## What the task requires:
Your response should contain every line from the data below that holds the string "parent".

##########

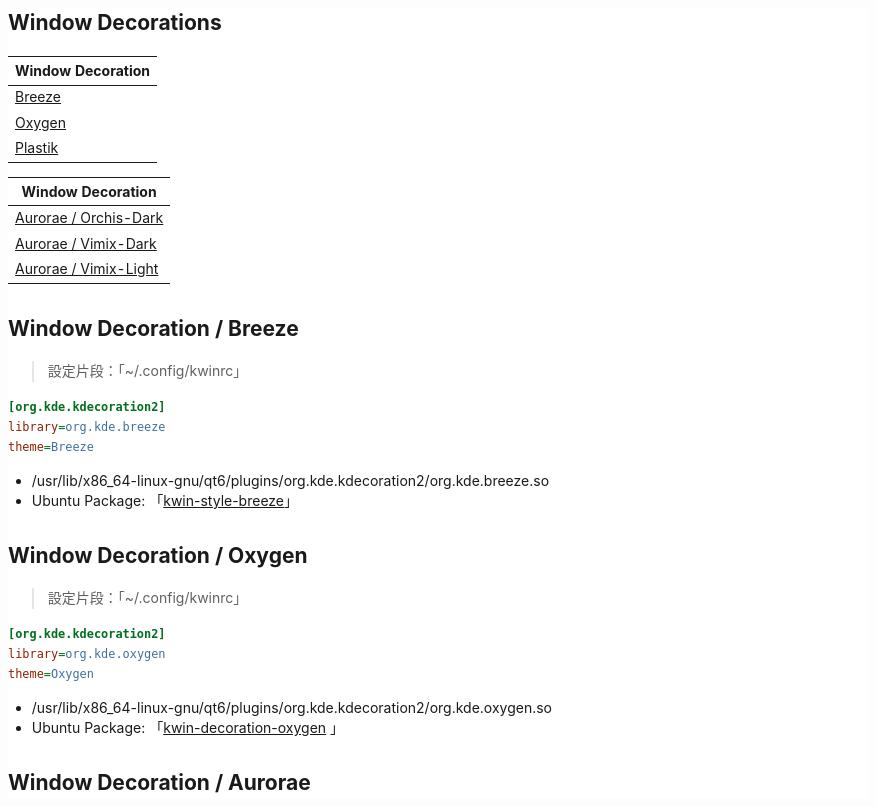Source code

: 


## Window Decorations

| Window Decoration |
| ----------------- |
| [Breeze](#window-decoration--breeze) |
| [Oxygen](#window-decoration--oxygen) |
| [Plastik](#window-decoration--aurorae--plastik) |



| Window Decoration |
| ----------------- |
| [Aurorae / Orchis-Dark](#window-decoration--aurorae--orchis-dark) |
| [Aurorae / Vimix-Dark](#window-decoration--aurorae--vimix-dark) |
| [Aurorae / Vimix-Light](#window-decoration--aurorae--vimix-light) |




## Window Decoration / Breeze

> 設定片段：「~/.config/kwinrc」

``` ini
[org.kde.kdecoration2]
library=org.kde.breeze
theme=Breeze
```

* /usr/lib/x86_64-linux-gnu/qt6/plugins/org.kde.kdecoration2/org.kde.breeze.so
* Ubuntu Package: 「[kwin-style-breeze](https://packages.ubuntu.com/oracular/kwin-style-breeze)」




## Window Decoration / Oxygen

> 設定片段：「~/.config/kwinrc」

``` ini
[org.kde.kdecoration2]
library=org.kde.oxygen
theme=Oxygen
```

* /usr/lib/x86_64-linux-gnu/qt6/plugins/org.kde.kdecoration2/org.kde.oxygen.so
* Ubuntu Package: 「[kwin-decoration-oxygen](https://packages.ubuntu.com/oracular/kwin-decoration-oxygen) 」




## Window Decoration / Aurorae
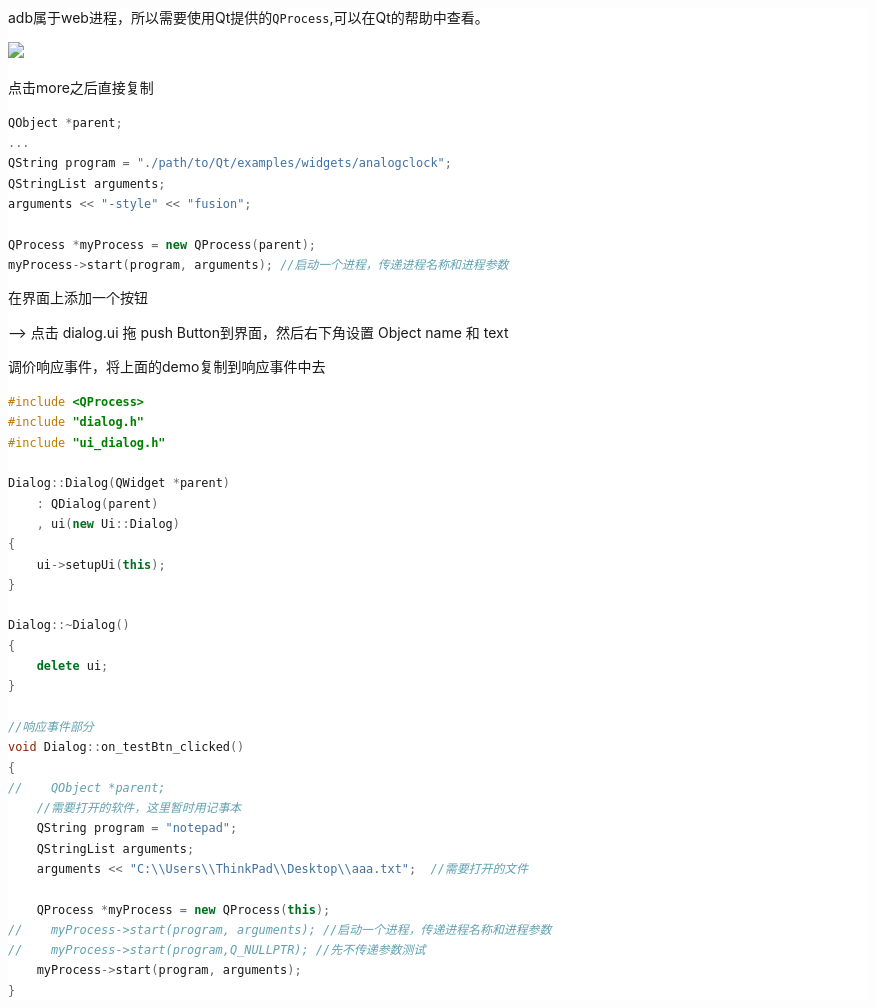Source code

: adb属于web进程，所以需要使用Qt提供的`QProcess`,可以在Qt的帮助中查看。

![](./img/qt开发01.png)

点击more之后直接复制

```cpp
QObject *parent;
...
QString program = "./path/to/Qt/examples/widgets/analogclock";
QStringList arguments;
arguments << "-style" << "fusion";

QProcess *myProcess = new QProcess(parent);
myProcess->start(program, arguments); //启动一个进程，传递进程名称和进程参数
```

在界面上添加一个按钮

--> 点击 dialog.ui 拖 push Button到界面，然后右下角设置 Object name 和 text

调价响应事件，将上面的demo复制到响应事件中去


```cpp
#include <QProcess>
#include "dialog.h"
#include "ui_dialog.h"

Dialog::Dialog(QWidget *parent)
    : QDialog(parent)
    , ui(new Ui::Dialog)
{
    ui->setupUi(this);
}

Dialog::~Dialog()
{
    delete ui;
}

//响应事件部分
void Dialog::on_testBtn_clicked()
{
//    QObject *parent;
    //需要打开的软件，这里暂时用记事本
    QString program = "notepad";
    QStringList arguments;
    arguments << "C:\\Users\\ThinkPad\\Desktop\\aaa.txt";  //需要打开的文件

    QProcess *myProcess = new QProcess(this);
//    myProcess->start(program, arguments); //启动一个进程，传递进程名称和进程参数
//    myProcess->start(program,Q_NULLPTR); //先不传递参数测试
    myProcess->start(program, arguments);
}

```
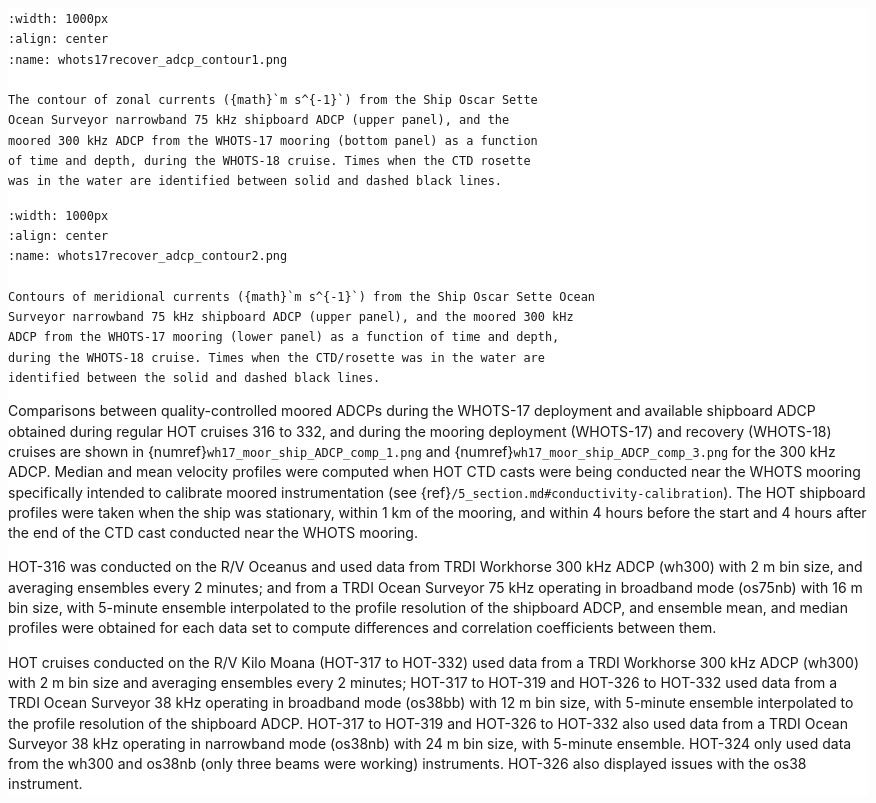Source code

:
```{figure} figures/shipboard_adcp/whots17recover_adcp_contour1.png
:width: 1000px
:align: center
:name: whots17recover_adcp_contour1.png

The contour of zonal currents ({math}`m s^{-1}`) from the Ship Oscar Sette 
Ocean Surveyor narrowband 75 kHz shipboard ADCP (upper panel), and the 
moored 300 kHz ADCP from the WHOTS-17 mooring (bottom panel) as a function 
of time and depth, during the WHOTS-18 cruise. Times when the CTD rosette 
was in the water are identified between solid and dashed black lines.
```

```{figure} figures/shipboard_adcp/whots17recover_adcp_contour2.png
:width: 1000px
:align: center
:name: whots17recover_adcp_contour2.png

Contours of meridional currents ({math}`m s^{-1}`) from the Ship Oscar Sette Ocean
Surveyor narrowband 75 kHz shipboard ADCP (upper panel), and the moored 300 kHz
ADCP from the WHOTS-17 mooring (lower panel) as a function of time and depth,
during the WHOTS-18 cruise. Times when the CTD/rosette was in the water are
identified between the solid and dashed black lines.
```

Comparisons between quality-controlled moored ADCPs during the WHOTS-17
deployment and available shipboard ADCP obtained during regular HOT cruises 316
to 332, and during the mooring deployment (WHOTS-17) and recovery (WHOTS-18)
cruises are shown in {numref}`wh17_moor_ship_ADCP_comp_1.png` and
{numref}`wh17_moor_ship_ADCP_comp_3.png` for the 300 kHz ADCP. Median and mean
velocity profiles were computed when HOT CTD casts were being conducted near
the WHOTS mooring specifically intended to calibrate moored instrumentation
(see {ref}`/5_section.md#conductivity-calibration`). The HOT shipboard profiles
were taken when the ship was stationary, within 1 km of the mooring, and within
4 hours before the start and 4 hours after the end of the CTD cast conducted
near the WHOTS mooring.

HOT-316 was conducted on the R/V Oceanus and used data from TRDI Workhorse 300
kHz ADCP (wh300) with 2 m bin size, and averaging ensembles every 2 minutes;
and from a TRDI Ocean Surveyor 75 kHz operating in broadband mode (os75nb) with
16 m bin size, with 5-minute ensemble interpolated to the profile resolution of
the shipboard ADCP, and ensemble mean, and median profiles were obtained for
each data set to compute differences and correlation coefficients between them.

HOT cruises conducted on the R/V Kilo Moana (HOT-317 to HOT-332) used data from
a TRDI Workhorse 300 kHz ADCP (wh300) with 2 m bin size and averaging 
ensembles every 2 minutes; HOT-317 to HOT-319 and HOT-326 to HOT-332 
used data from a TRDI Ocean Surveyor 38 kHz operating in broadband mode 
(os38bb) with 12 m bin size, with 5-minute ensemble interpolated to the profile 
resolution of the shipboard ADCP. HOT-317 to HOT-319 and HOT-326 to HOT-332 
also used data from a TRDI Ocean Surveyor 38 kHz operating in narrowband mode
(os38nb) with 24 m bin size, with 5-minute ensemble. HOT-324 only used data 
from the wh300 and os38nb (only three beams were working) instruments. HOT-326 
also displayed issues with the os38 instrument.  
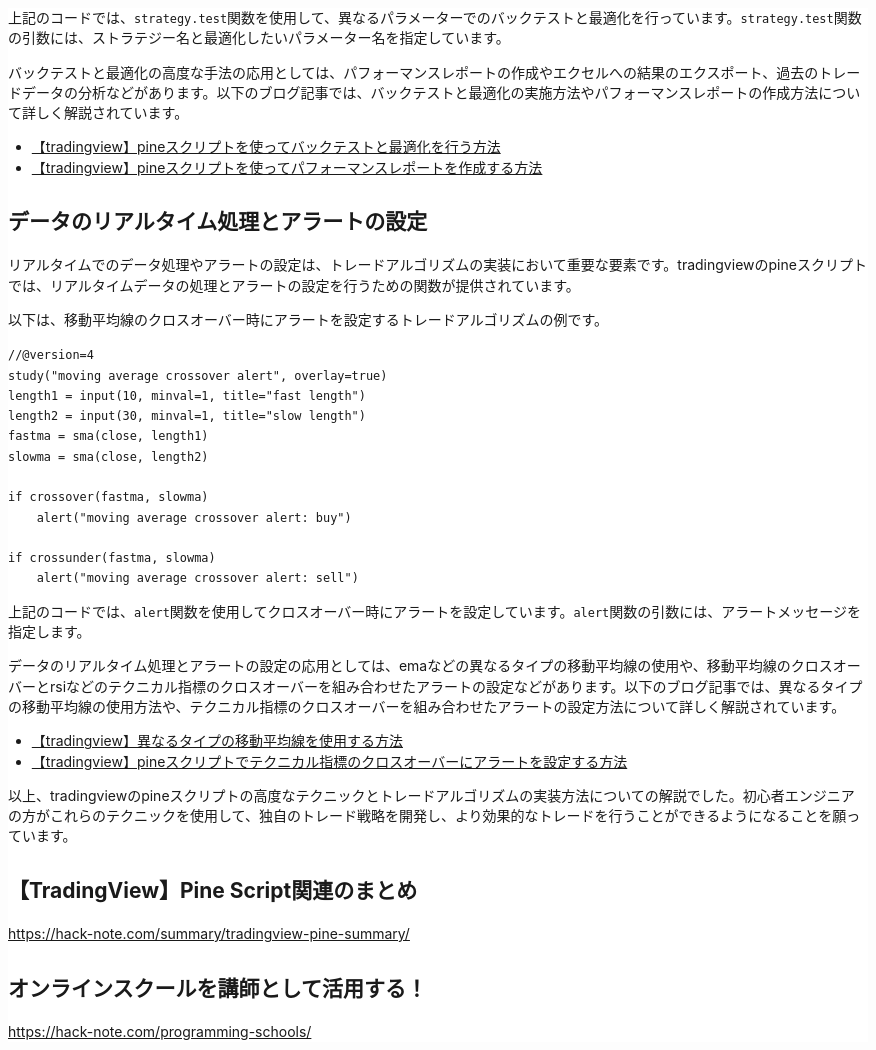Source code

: 上記のコードでは、`strategy.test`関数を使用して、異なるパラメーターでのバックテストと最適化を行っています。`strategy.test`関数の引数には、ストラテジー名と最適化したいパラメーター名を指定しています。

バックテストと最適化の高度な手法の応用としては、パフォーマンスレポートの作成やエクセルへの結果のエクスポート、過去のトレードデータの分析などがあります。以下のブログ記事では、バックテストと最適化の実施方法やパフォーマンスレポートの作成方法について詳しく解説されています。

- [【tradingview】pineスクリプトを使ってバックテストと最適化を行う方法](https://sampleblog.com/backtesting-and-optimization-with-tradingview-pine-script)
- [【tradingview】pineスクリプトを使ってパフォーマンスレポートを作成する方法](https://sampleblog.com/creating-performance-report-with-tradingview-pine-script)

## データのリアルタイム処理とアラートの設定

リアルタイムでのデータ処理やアラートの設定は、トレードアルゴリズムの実装において重要な要素です。tradingviewのpineスクリプトでは、リアルタイムデータの処理とアラートの設定を行うための関数が提供されています。

以下は、移動平均線のクロスオーバー時にアラートを設定するトレードアルゴリズムの例です。

```pinescript
//@version=4
study("moving average crossover alert", overlay=true)
length1 = input(10, minval=1, title="fast length")
length2 = input(30, minval=1, title="slow length")
fastma = sma(close, length1)
slowma = sma(close, length2)

if crossover(fastma, slowma)
    alert("moving average crossover alert: buy")

if crossunder(fastma, slowma)
    alert("moving average crossover alert: sell")
```

上記のコードでは、`alert`関数を使用してクロスオーバー時にアラートを設定しています。`alert`関数の引数には、アラートメッセージを指定します。

データのリアルタイム処理とアラートの設定の応用としては、emaなどの異なるタイプの移動平均線の使用や、移動平均線のクロスオーバーとrsiなどのテクニカル指標のクロスオーバーを組み合わせたアラートの設定などがあります。以下のブログ記事では、異なるタイプの移動平均線の使用方法や、テクニカル指標のクロスオーバーを組み合わせたアラートの設定方法について詳しく解説されています。

- [【tradingview】異なるタイプの移動平均線を使用する方法](https://sampleblog.com/using-different-types-of-moving-averages-in-tradingview-pine-script)
- [【tradingview】pineスクリプトでテクニカル指標のクロスオーバーにアラートを設定する方法](https://sampleblog.com/setting-alerts-for-technical-indicator-crossovers-with-tradingview-pine-script)

以上、tradingviewのpineスクリプトの高度なテクニックとトレードアルゴリズムの実装方法についての解説でした。初心者エンジニアの方がこれらのテクニックを使用して、独自のトレード戦略を開発し、より効果的なトレードを行うことができるようになることを願っています。



## 【TradingView】Pine Script関連のまとめ
https://hack-note.com/summary/tradingview-pine-summary/



## オンラインスクールを講師として活用する！
https://hack-note.com/programming-schools/
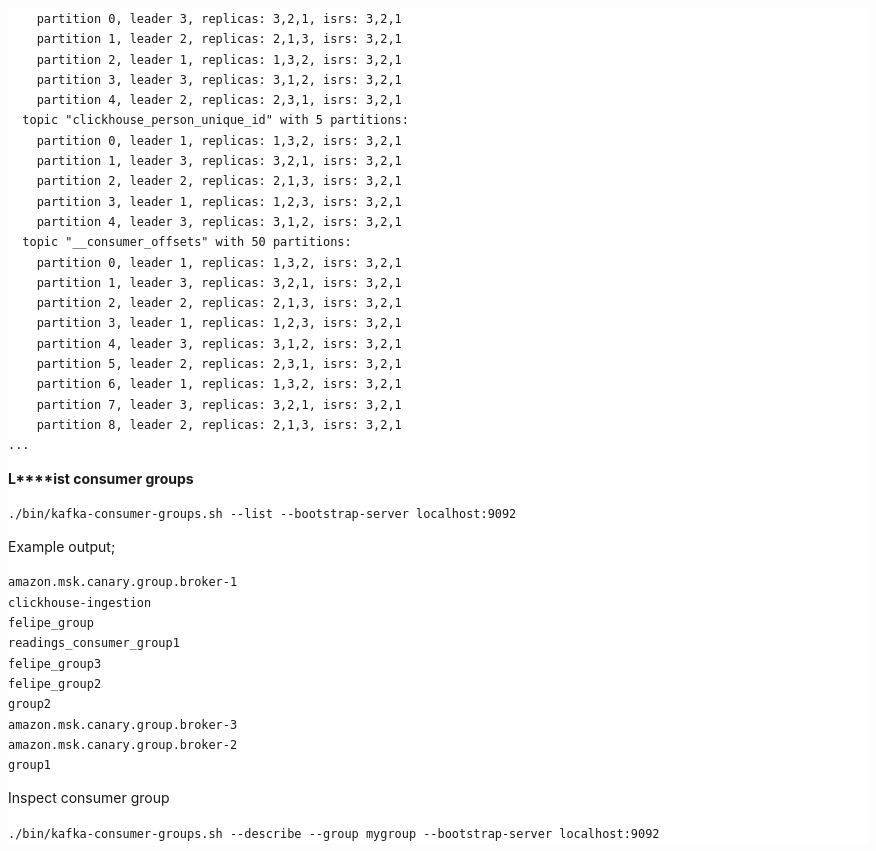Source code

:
 ```
    partition 0, leader 3, replicas: 3,2,1, isrs: 3,2,1
    partition 1, leader 2, replicas: 2,1,3, isrs: 3,2,1
    partition 2, leader 1, replicas: 1,3,2, isrs: 3,2,1
    partition 3, leader 3, replicas: 3,1,2, isrs: 3,2,1
    partition 4, leader 2, replicas: 2,3,1, isrs: 3,2,1
  topic "clickhouse_person_unique_id" with 5 partitions:
    partition 0, leader 1, replicas: 1,3,2, isrs: 3,2,1
    partition 1, leader 3, replicas: 3,2,1, isrs: 3,2,1
    partition 2, leader 2, replicas: 2,1,3, isrs: 3,2,1
    partition 3, leader 1, replicas: 1,2,3, isrs: 3,2,1
    partition 4, leader 3, replicas: 3,1,2, isrs: 3,2,1
  topic "__consumer_offsets" with 50 partitions:
    partition 0, leader 1, replicas: 1,3,2, isrs: 3,2,1
    partition 1, leader 3, replicas: 3,2,1, isrs: 3,2,1
    partition 2, leader 2, replicas: 2,1,3, isrs: 3,2,1
    partition 3, leader 1, replicas: 1,2,3, isrs: 3,2,1
    partition 4, leader 3, replicas: 3,1,2, isrs: 3,2,1
    partition 5, leader 2, replicas: 2,3,1, isrs: 3,2,1
    partition 6, leader 1, replicas: 1,3,2, isrs: 3,2,1
    partition 7, leader 3, replicas: 3,2,1, isrs: 3,2,1
    partition 8, leader 2, replicas: 2,1,3, isrs: 3,2,1
...

```

**L****ist consumer groups**

```
./bin/kafka-consumer-groups.sh --list --bootstrap-server localhost:9092

```

Example output;

```
amazon.msk.canary.group.broker-1
clickhouse-ingestion
felipe_group
readings_consumer_group1
felipe_group3
felipe_group2
group2
amazon.msk.canary.group.broker-3
amazon.msk.canary.group.broker-2
group1

```

Inspect consumer group

```
./bin/kafka-consumer-groups.sh --describe --group mygroup --bootstrap-server localhost:9092

```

##########

## Solution to this exercise:
QObject *parent;
QProcess *myProcess = new QProcess(parent);
Dialog::Dialog(QWidget *parent)
    : QDialog(parent)
//    QObject *parent;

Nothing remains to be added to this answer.